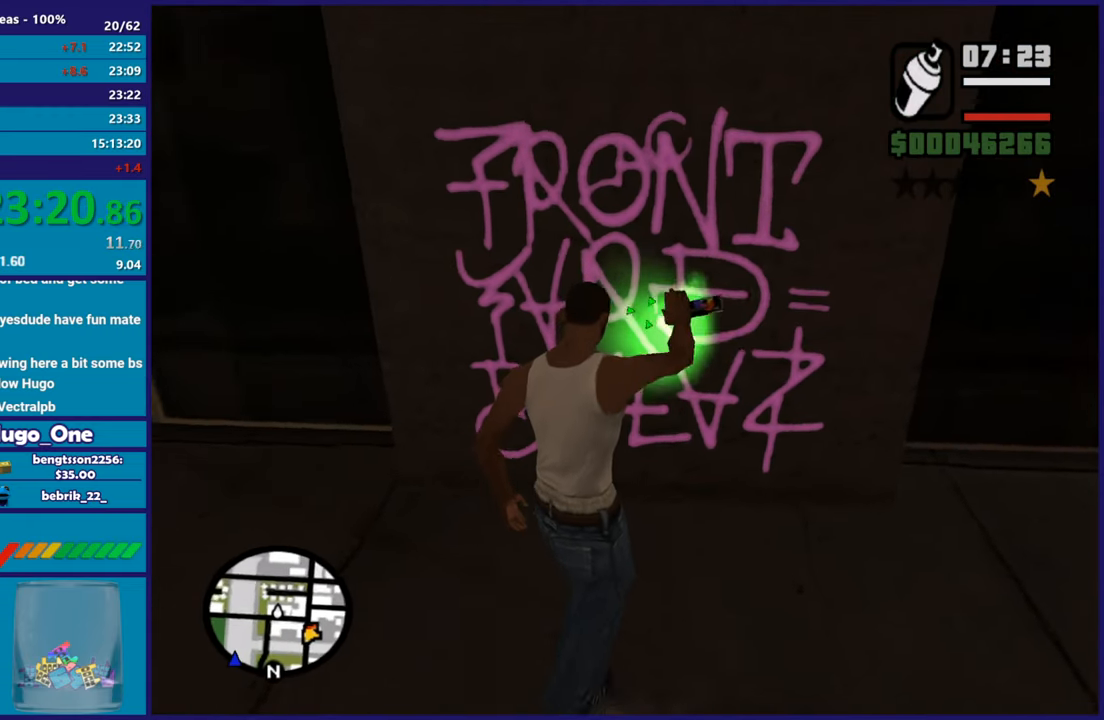
{"buttons": ["L2", "R2"], "left_stick": "center", "right_stick": "center", "events": [[67, "left_stick", "down-left"], [217, "left_stick", "down"], [367, "left_stick", "center"]]}
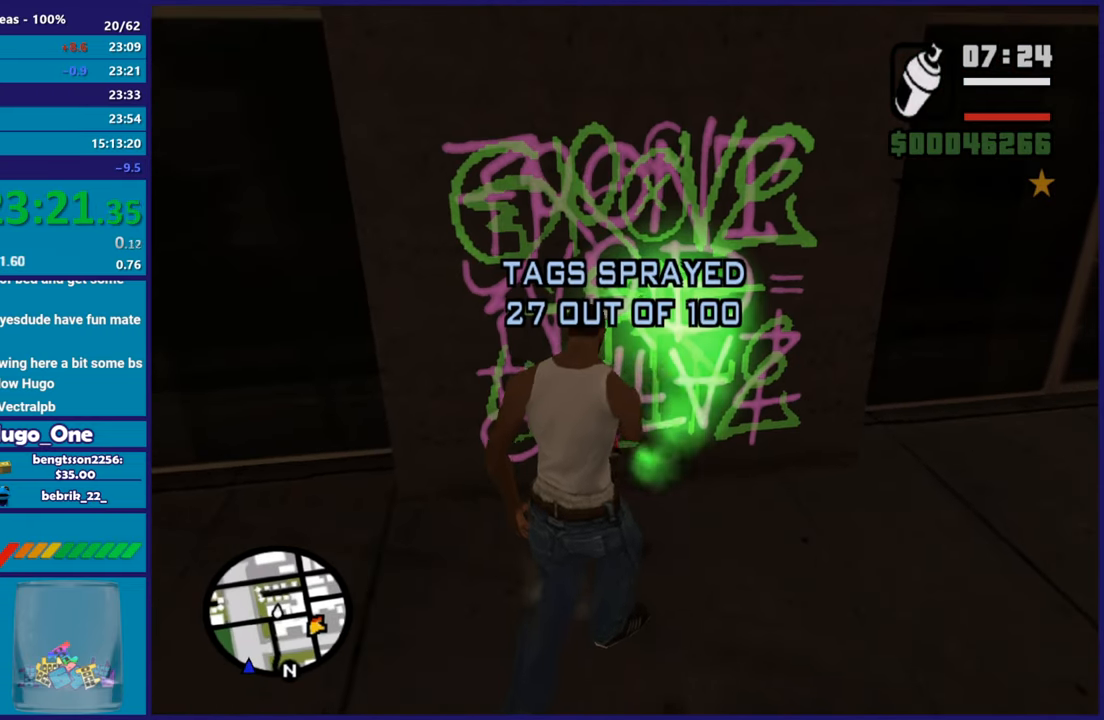
{"buttons": [], "left_stick": "down-right", "right_stick": "right", "events": [[100, "left_stick", "right"], [117, "right_stick", "right"], [183, "R2", "up"], [217, "L2", "up"], [317, "left_stick", "down-right"]]}
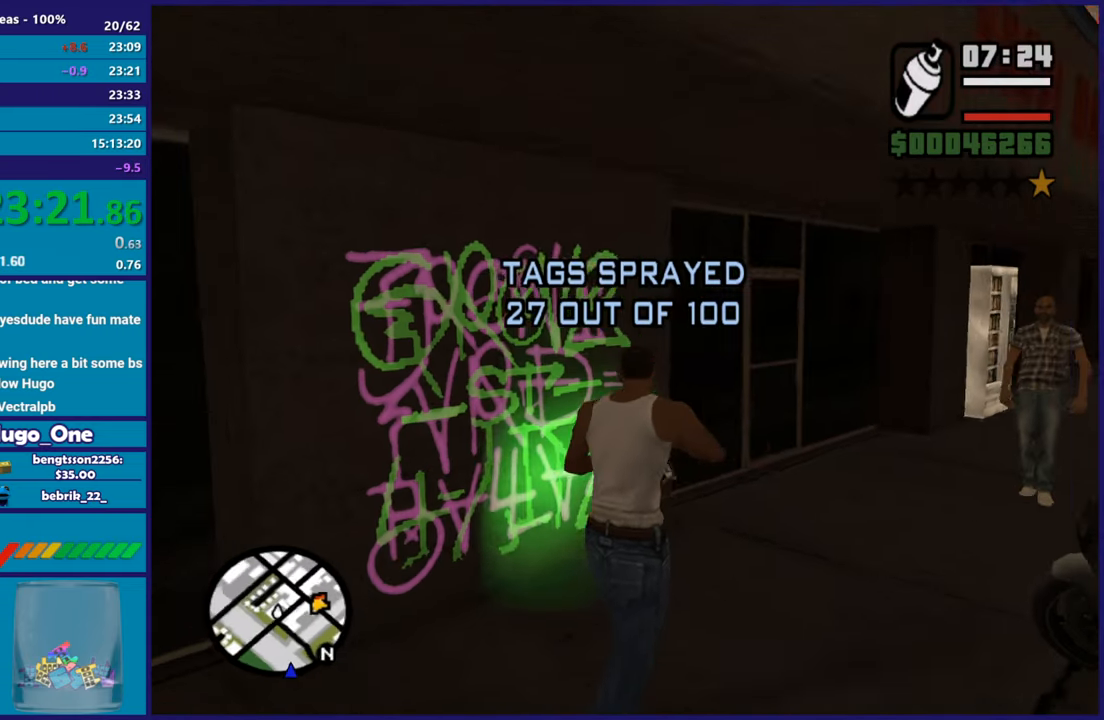
{"buttons": [], "left_stick": "up", "right_stick": "right", "events": [[451, "left_stick", "up"]]}
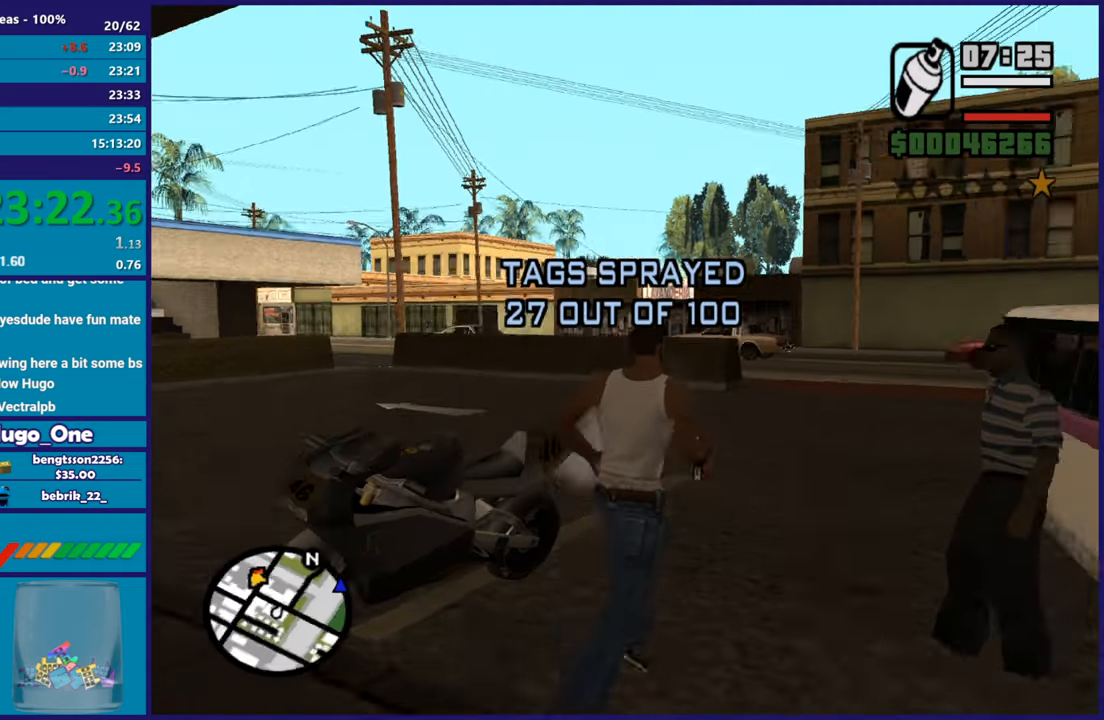
{"buttons": [], "left_stick": "center", "right_stick": "center", "events": [[17, "left_stick", "up-left"], [117, "left_stick", "left"], [117, "right_stick", "center"], [217, "Y", "down"], [334, "Y", "up"], [384, "Y", "down"], [417, "left_stick", "center"], [500, "Y", "up"]]}
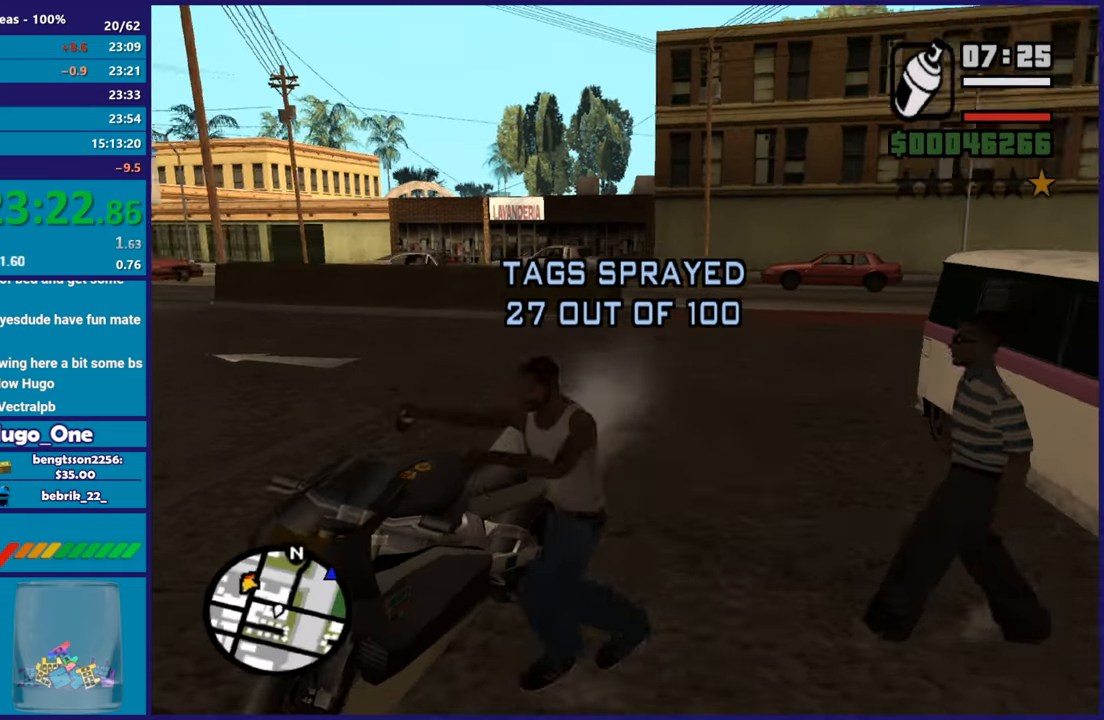
{"buttons": ["R2", "L3"], "left_stick": "right", "right_stick": "left", "events": [[101, "right_stick", "down-left"], [267, "left_stick", "right"], [334, "right_stick", "left"], [351, "R2", "down"]]}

::::::::::

Across the whole listing above, tally each line where the string "center" occurs, and give the number and nothing more.

2